A popular software tool used by thousands of mobile developers has been found stealing authentication tokens. On 27 May 2026, Aikido Security shared research with Hackread.com about a malicious npm package called codexui-android.
For context, it is a highly popular remote web user interface for OpenAI Codex, an artificial intelligence (AI) model that writes code, gathering roughly 27,000 weekly downloads.
Aikido Security’s researcher, Charlie Eriksen, discovered that this package ran a supply chain attack last month to steal user data.
Hiding in Plain Sight
Interestingly, the attackers didn’t use standard tricks like typosquatting or account hijacking; instead, they developed a genuinely useful tool. This was most probably done to form a real user base before weaponising it. Moreover, the malicious code doesn’t exist in the public GitHub repository, and only appears in the published npm package. This means a standard source code audit would certainly miss it.
The attack triggers immediately at module load. The very first line of dist-cli/index.js imports a hidden script named chunk-PUR7OUAG.js. It quickly checks for local credentials. If found, a data exfiltration routine is launched to steal access_token, id_token, account ID, and the refresh_token from the auth.json file. More problematic is that a refresh_token doesn’t expire; hence, the attackers can impersonate the victim indefinitely.

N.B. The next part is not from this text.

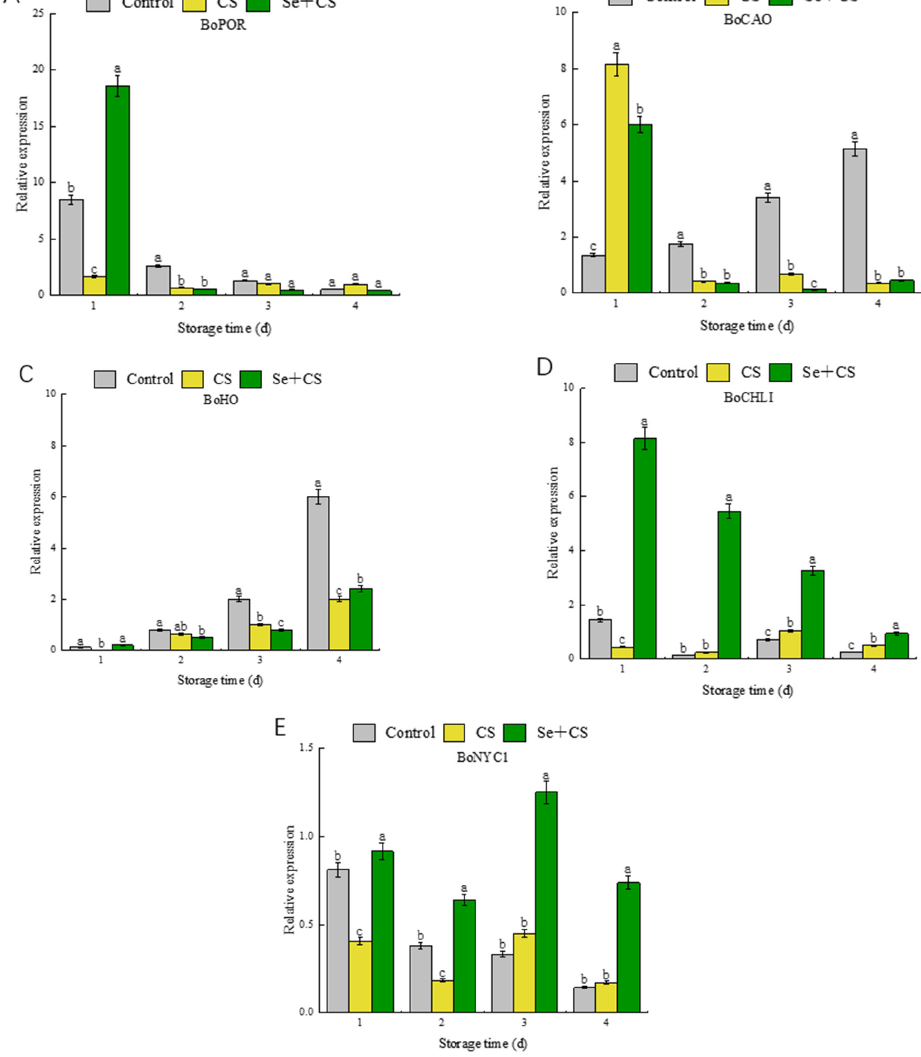
Figure 4. Relative gene expressions of chlorophyll metabolism-related genes in broccoli treated with Se+CS during storage. ( A ). BoPOR . ( B ). BoCAO . ( C ). BoHO . ( D ). BoCHLI . ( E ). BoNYC1 . Different letters represent significant differences in the same group during storage ( p < 0.05) by Duncan’s multiple range test.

To hide the network traffic, the code sends the stolen data to a server endpoint named sentry.anyclawstore. This was chosen intentionally to blend in with normal Sentry error-reporting telemetry. Inside the hidden source map, the author even left a clear comment: “Send tokens to our startlog endpoint (always)”.
Targeting Mobile Devices
Researchers noted in the blog post that this threat actor also targets Android mobile devices. The author published apps on the Google Play Store under the developer identity BrutalStrike, who also owns a legitimate mobile game with over 5 million downloads.
Two specific apps, a paid productivity app called codex.app and another called “OpenClaw Codex Claude AI Agent”, contain the same malicious infrastructure.

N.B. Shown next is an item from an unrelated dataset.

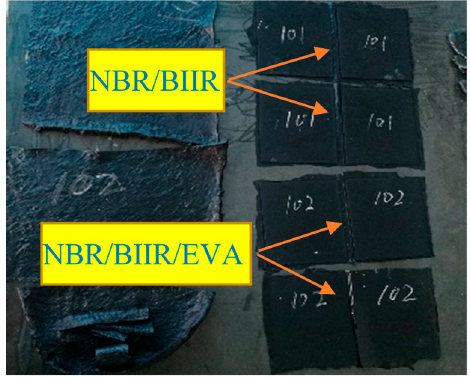
Figure 2. Test Figure 2. Test samples.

The Android apps easily pass Google’s pre-publish security scans because the initial 26 MB APK file looks completely clean. Once installed, the app extracts a Termux-derived Linux userland into private storage and launches Node.js using PRoot. It then runs a command to install the latest version of the npm package: pnpm add codexui-android@latest. The exfiltration has been active since version [email protected].
When Eriksen confronted the author, they briefly posted a comment claiming they lost access to their npm account. They deleted it shortly after, replacing it with a corporate statement denying any credential theft.
As of today, the malicious software package and the apps are still live online.
“AI developer tooling is becoming a high-value target precisely because the tokens are powerful and long-lived… a threat actor invested real effort into building a credible, useful project to use as cover. The legitimacy is the attack vector. As AI tools proliferate and developers reach for productivity shortcuts, expect more of this,” researchers concluded.